Callvain History, Family Crest & Coats of Arms
- Origins Available:
The name Callvain has a long French heritage that first began in the northern region of Normandy. The name is derived from when the family lived at Cauville, in the department of Calvados, in Normandy.
Early Origins of the Callvain family
The surname Callvain was first found in Normandy (French: Normandie), the former Duchy of Normandy, where this distinguished family held a family seat in De Cauville, in the department of Calvados, the arrondissement of Falaise in the canton of Thury-Harcourt.
Early History of the Callvain family
This web page shows only a small excerpt of our Callvain research. Another 72 words (5 lines of text) covering the years 1509, 1564, 1509, 1564 and 1509 are included under the topic Early Callvain History in all our PDF Extended History products and printed products wherever possible.
Callvain Spelling Variations
The many different spellings of French surnames can be partially explained by the use of local dialects and by the influence of other languages during the early development of the French language. As a result of these linguistic and cultural influences, the name Callvain is distinguished by a number of regional variations. The many spelling variations of the name include Calvin, Cauvin, Callvin, Calvain, Calvein, Cauvain, Cauvein, Callvain, Callvein, Calvins, Cauvins, Callvins, Calvains, Calveins, Cauvains, Cauveins, Callvains and many more.

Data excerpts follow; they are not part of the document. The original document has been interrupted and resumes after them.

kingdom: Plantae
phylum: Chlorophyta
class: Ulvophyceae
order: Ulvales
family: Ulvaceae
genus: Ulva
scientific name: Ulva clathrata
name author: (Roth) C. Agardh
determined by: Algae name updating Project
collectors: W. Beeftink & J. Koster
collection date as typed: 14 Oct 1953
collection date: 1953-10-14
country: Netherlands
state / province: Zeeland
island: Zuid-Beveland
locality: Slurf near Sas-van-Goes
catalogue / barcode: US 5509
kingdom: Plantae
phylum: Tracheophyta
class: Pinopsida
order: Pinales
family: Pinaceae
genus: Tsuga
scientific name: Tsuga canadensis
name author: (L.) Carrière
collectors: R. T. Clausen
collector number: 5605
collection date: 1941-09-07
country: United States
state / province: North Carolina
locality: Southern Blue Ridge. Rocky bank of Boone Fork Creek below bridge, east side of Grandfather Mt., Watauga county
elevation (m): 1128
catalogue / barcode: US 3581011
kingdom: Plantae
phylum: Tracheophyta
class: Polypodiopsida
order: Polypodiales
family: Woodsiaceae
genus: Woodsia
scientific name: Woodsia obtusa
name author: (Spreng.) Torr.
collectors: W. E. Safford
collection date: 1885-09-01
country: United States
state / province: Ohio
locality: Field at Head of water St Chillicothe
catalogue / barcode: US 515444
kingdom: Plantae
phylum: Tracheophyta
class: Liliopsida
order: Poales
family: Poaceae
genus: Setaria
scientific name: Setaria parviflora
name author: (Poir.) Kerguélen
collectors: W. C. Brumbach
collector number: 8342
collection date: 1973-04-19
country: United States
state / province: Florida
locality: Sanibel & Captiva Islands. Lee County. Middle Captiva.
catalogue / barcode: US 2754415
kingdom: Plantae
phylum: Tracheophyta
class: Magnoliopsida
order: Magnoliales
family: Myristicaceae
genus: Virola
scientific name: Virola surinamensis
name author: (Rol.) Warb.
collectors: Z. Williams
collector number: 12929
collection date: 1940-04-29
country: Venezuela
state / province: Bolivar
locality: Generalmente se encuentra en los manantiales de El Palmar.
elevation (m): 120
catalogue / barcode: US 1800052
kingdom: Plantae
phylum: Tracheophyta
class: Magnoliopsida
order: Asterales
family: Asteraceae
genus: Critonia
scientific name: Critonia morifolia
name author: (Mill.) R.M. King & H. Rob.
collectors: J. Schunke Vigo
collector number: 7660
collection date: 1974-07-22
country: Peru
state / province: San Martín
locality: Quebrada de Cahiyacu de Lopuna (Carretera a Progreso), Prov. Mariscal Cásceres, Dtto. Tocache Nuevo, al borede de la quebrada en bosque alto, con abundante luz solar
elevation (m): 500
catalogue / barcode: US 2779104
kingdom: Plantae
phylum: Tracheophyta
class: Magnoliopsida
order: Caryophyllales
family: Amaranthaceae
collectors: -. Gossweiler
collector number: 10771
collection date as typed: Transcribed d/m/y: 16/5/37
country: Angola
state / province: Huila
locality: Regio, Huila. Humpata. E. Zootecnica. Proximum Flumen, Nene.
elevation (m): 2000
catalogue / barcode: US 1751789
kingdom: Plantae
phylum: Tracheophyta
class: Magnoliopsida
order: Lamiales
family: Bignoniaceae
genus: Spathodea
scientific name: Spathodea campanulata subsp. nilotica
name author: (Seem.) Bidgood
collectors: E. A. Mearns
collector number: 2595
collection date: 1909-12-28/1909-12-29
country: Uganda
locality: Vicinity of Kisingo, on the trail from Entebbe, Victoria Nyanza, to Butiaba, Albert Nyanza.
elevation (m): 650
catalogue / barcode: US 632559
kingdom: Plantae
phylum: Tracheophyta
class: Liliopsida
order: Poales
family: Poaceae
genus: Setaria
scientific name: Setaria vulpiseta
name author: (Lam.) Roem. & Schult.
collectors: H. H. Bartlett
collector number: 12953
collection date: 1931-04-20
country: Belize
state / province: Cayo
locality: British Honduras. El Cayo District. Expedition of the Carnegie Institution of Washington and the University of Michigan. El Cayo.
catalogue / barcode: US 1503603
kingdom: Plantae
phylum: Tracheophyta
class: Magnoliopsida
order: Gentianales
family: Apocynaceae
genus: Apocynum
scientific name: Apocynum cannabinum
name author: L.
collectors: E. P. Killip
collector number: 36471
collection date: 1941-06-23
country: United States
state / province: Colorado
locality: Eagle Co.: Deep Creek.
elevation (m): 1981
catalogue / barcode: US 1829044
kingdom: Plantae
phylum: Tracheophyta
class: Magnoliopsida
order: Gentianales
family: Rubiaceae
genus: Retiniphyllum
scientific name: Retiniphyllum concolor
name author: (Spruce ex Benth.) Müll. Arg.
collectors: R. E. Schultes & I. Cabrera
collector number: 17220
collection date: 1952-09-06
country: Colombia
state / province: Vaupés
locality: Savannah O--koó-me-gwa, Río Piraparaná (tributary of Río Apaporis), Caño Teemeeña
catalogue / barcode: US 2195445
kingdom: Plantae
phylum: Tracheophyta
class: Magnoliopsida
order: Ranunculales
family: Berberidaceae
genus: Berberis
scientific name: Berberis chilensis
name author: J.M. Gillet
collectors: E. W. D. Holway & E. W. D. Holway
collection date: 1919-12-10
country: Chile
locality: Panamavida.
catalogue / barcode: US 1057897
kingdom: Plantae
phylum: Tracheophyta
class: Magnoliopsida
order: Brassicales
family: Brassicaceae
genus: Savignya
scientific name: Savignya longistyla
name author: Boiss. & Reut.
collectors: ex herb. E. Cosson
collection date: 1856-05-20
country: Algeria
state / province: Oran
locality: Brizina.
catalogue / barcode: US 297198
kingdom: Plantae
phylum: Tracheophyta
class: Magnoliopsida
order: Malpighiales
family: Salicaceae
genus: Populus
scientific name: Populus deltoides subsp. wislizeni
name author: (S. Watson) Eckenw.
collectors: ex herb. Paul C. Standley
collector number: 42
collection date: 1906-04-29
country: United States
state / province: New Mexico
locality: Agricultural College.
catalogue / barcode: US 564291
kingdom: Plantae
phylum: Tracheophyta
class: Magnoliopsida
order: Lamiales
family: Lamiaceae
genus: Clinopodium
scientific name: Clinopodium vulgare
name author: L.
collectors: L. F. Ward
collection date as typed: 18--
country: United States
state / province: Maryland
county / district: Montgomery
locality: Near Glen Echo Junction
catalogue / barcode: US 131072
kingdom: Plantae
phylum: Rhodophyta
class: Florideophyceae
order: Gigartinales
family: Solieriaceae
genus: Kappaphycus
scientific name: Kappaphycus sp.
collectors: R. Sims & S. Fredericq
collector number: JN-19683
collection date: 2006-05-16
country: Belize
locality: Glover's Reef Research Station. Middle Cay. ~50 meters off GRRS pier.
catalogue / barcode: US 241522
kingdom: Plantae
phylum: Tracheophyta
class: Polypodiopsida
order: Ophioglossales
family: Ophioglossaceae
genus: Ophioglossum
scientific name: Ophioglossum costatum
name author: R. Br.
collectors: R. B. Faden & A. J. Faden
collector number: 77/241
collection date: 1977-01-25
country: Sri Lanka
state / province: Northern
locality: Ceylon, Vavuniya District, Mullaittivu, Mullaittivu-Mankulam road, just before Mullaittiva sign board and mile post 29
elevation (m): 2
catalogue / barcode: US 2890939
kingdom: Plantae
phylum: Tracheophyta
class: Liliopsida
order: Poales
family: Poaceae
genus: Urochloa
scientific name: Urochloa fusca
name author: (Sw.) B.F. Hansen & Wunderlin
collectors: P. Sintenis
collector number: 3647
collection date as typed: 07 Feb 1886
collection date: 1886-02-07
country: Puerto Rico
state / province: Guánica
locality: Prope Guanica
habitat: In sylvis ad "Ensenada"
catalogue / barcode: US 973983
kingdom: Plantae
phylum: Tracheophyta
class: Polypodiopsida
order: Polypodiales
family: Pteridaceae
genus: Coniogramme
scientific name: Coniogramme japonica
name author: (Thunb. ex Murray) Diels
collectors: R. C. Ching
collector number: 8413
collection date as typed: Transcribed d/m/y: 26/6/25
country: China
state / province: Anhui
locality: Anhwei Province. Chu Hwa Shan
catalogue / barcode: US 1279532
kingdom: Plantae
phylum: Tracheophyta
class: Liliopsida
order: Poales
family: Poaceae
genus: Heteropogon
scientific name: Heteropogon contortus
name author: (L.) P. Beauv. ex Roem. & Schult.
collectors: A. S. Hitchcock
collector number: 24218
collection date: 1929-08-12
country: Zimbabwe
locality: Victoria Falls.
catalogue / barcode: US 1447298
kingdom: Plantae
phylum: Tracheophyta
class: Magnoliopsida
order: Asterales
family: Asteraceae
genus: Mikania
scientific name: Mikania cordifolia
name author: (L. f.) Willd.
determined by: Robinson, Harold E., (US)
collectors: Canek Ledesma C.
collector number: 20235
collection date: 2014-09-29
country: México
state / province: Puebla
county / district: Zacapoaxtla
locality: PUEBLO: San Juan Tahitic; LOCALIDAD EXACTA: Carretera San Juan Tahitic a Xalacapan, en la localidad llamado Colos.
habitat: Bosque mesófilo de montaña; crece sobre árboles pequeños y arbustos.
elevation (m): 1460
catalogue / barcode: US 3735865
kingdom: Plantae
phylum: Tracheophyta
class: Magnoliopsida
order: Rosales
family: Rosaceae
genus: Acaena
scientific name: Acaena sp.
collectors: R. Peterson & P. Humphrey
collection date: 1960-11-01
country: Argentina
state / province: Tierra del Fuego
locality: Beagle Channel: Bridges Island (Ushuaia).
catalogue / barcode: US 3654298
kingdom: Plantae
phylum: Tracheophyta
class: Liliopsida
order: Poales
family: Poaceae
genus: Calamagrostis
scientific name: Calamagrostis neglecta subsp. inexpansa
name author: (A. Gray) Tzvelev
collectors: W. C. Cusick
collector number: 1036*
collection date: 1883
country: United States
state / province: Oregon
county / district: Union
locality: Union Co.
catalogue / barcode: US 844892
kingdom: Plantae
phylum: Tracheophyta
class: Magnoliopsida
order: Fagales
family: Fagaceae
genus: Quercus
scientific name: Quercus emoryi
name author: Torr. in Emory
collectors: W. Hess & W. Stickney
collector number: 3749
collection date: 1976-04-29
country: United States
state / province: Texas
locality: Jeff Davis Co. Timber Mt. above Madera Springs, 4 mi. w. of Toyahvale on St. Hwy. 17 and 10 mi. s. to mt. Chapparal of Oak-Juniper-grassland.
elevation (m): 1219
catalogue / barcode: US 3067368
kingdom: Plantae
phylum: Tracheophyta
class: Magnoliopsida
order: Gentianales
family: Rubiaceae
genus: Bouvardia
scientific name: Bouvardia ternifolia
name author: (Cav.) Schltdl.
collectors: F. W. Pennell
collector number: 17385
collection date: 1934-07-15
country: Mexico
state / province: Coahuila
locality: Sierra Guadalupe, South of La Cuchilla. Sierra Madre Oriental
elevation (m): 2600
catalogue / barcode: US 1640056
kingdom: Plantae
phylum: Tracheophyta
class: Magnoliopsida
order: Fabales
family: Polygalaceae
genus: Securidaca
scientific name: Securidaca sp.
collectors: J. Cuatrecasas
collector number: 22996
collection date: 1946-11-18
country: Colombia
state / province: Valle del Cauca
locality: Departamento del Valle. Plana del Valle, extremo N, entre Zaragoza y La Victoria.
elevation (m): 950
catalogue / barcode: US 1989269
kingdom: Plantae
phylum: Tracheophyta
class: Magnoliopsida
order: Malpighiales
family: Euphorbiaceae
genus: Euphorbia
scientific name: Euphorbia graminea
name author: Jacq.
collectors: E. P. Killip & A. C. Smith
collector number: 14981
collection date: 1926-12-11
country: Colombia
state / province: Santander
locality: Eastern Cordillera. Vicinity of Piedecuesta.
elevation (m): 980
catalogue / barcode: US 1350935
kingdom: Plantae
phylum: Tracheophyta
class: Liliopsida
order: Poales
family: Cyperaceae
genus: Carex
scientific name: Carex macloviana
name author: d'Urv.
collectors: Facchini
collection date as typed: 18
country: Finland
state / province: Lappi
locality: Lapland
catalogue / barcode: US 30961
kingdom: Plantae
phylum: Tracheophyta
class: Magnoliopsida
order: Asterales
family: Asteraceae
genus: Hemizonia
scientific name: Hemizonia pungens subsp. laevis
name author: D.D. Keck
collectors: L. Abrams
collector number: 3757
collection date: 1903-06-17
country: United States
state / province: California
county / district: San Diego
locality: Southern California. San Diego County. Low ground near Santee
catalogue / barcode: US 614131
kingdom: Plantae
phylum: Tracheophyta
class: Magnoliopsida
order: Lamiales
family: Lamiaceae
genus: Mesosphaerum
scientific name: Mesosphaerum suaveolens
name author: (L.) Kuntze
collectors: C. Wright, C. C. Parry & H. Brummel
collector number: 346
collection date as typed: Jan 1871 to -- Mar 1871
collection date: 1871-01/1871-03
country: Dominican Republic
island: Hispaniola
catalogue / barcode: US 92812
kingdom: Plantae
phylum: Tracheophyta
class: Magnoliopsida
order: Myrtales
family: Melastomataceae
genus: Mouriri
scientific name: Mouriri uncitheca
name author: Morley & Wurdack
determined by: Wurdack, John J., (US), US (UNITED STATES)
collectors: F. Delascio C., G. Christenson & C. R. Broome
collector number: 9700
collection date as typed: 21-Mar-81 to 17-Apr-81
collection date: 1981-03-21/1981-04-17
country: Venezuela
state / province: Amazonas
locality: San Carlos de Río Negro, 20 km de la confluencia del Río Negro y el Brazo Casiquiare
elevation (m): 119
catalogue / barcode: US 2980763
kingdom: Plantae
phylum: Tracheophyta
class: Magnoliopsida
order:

Early Notables of the Callvain family (pre 1700)
Notable amongst the family in this period was Jean Cauvin (1509-1564), birth name of John Calvin, the French theologian, religious reformer and writer. He was a principal figure in the development of the system of Christian...
Another 36 words (3 lines of text) are included under the topic Early Callvain Notables in all our PDF Extended History products and printed products wherever possible.
Migration of the Callvain family
France finally gave land incentives for 2,000 migrants during the 1700s. Early marriage was encouraged in New France, and youths of 18 took fourteen-year-old girls for their wives. The fur trade was developed and attracted migrants, both noble and commoner from France. 15,000 explorers left Montreal in the late 17th and 18th centuries, leaving French names scattered across the continent. The search for the Northwest passage continued. Migration from France to New France or Quebec, as it was now more popularly called, continued until 1759. By 1675, there were 7000 French in Quebec. By the same year the Acadian presence in Nova Scotia, New Brunswick and Prince Edward Island had reached 500. In the treaty of Utrecht, the Acadians were ceded by France to Britain in 1713. In 1755, 10,000 French Acadians refused to take an oath of allegiance to England and were deported. They found refuge in Louisiana. Meanwhile, in Quebec, the French race flourished, founding in Lower Canada, one of the two great solitudes which became Canada. Many of this distinguished family name Callvain were prominent in social, cultural, religious and political affairs in France and New France. Amongst the settlers in North America with this distinguished name Callvain were C. Calvin, aged 30; who settled in New Orleans in 1821; Francis Calvin settled in Virginia in 1654; James Calvin settled in Georgia in 1734; James Calvin settled in Philadelphia in 1848.